In Copper thread, Rubber thread, Sugar thread, artist and filmmaker Sammy Baloji (1978, DR Congo) invites visitors to reconsider the history of colonial exploitation in Central Africa and the traces it continues to leave today. Through tapestries and sound installations, he brings together recent works in which material, image and voice are closely interwoven. Many of the works on view have never before been presented in Belgium.
The title refers to copper, rubber and sugar – raw materials that for centuries shaped colonial trade routes, power relations and inequalities. At the same time, the “thread” stands for connection. Thread carries stories, links different times, and makes visible how history is not fixed but continually rewoven. For Baloji, weaving is both a craft and a way of thinking: an invitation to look beyond linear histories.
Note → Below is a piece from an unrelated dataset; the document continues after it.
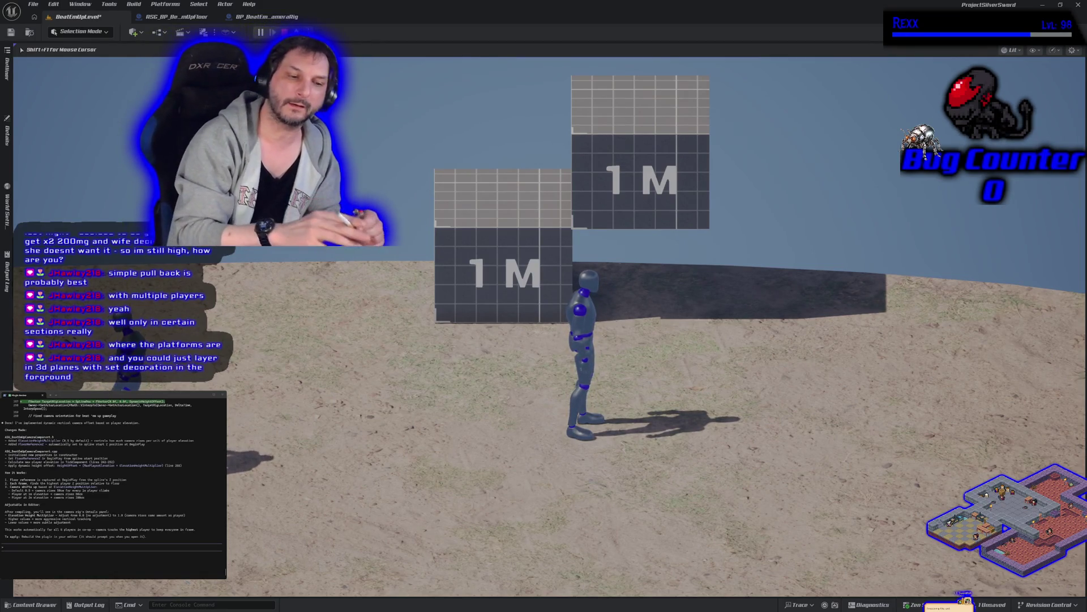
pyautogui.press('space')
Two monumental tapestries form the visual heart of the exhibition. In Seeing Katharina (2026), Baloji takes as his starting point The Negress Katharina, a sixteenth-century portrait considered one of the earliest representations of a Black woman in Europe, who is believed to have lived in Antwerp. He reweaves this image into a contemporary collage in which European and Congolese textile histories converge. That the work is shown in Antwerp for the first time lends this rereading a particular historical resonance. Rethreaded Indies (2025) draws on historical depictions of diplomatic encounters between the Kingdom of Kongo and Europe, questioning how power, equality and representation have been visually constructed.
The sound works Purple sugar thread of Mulohò and Missa Utica add a polyphonic layer. Poetry, music, and narration come together as a multi-voiced memory in which past and present coexist. In the former Dominican church that houses Kunsthal Extra City, the exhibition becomes a space where no single narrative dominates, and where listening and resonance take center stage.